■ TASK TO COMPLETE: Omit any picture, and return the remaining data exactly as written.

■ DATASET SECTION:
=====

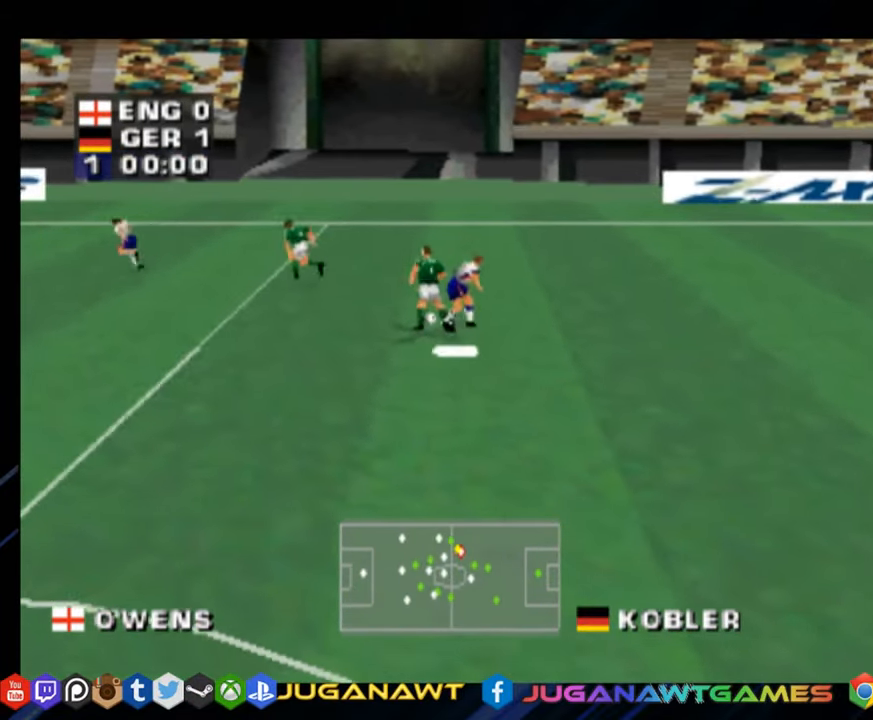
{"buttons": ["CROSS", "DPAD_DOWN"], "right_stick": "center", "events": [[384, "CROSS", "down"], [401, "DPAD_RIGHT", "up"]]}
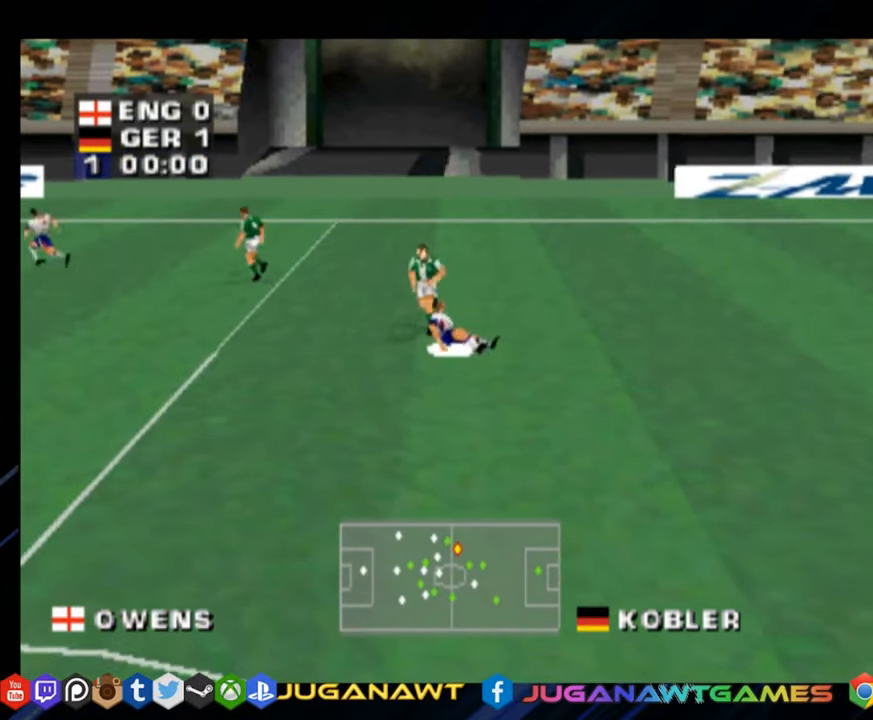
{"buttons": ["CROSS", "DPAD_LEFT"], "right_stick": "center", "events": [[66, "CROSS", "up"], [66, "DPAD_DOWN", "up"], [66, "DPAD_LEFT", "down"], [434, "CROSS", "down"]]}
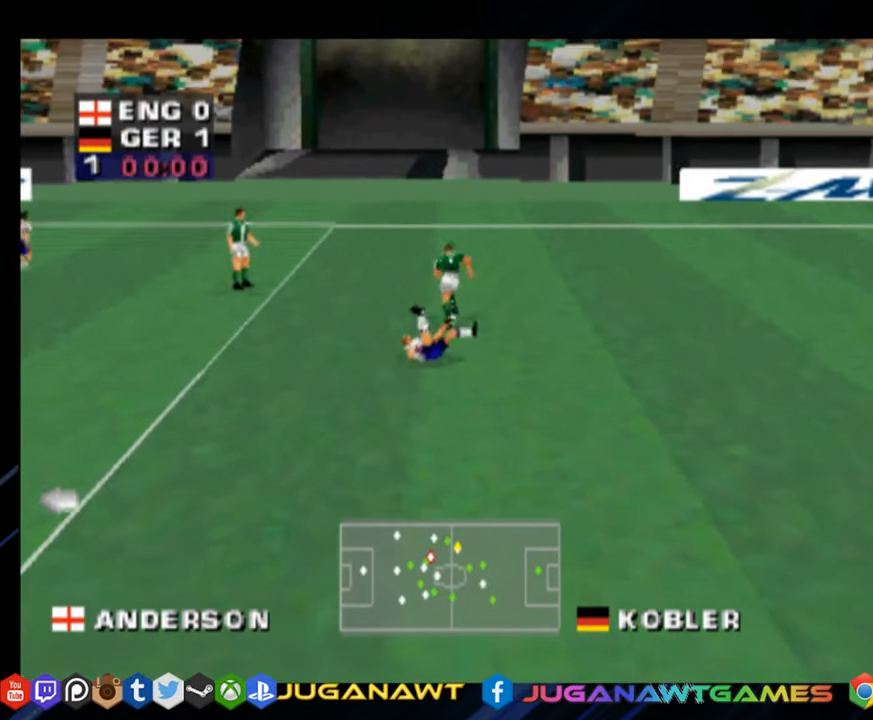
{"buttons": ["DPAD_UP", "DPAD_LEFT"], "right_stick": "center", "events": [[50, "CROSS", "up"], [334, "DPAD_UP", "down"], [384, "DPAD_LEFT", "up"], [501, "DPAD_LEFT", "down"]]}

=====

■ TASK ANSWER:
{"buttons": ["CROSS", "DPAD_DOWN"], "right_stick": "center", "events": [[384, "CROSS", "down"], [401, "DPAD_RIGHT", "up"]]}
{"buttons": ["CROSS", "DPAD_LEFT"], "right_stick": "center", "events": [[66, "CROSS", "up"], [66, "DPAD_DOWN", "up"], [66, "DPAD_LEFT", "down"], [434, "CROSS", "down"]]}
{"buttons": ["DPAD_UP", "DPAD_LEFT"], "right_stick": "center", "events": [[50, "CROSS", "up"], [334, "DPAD_UP", "down"], [384, "DPAD_LEFT", "up"], [501, "DPAD_LEFT", "down"]]}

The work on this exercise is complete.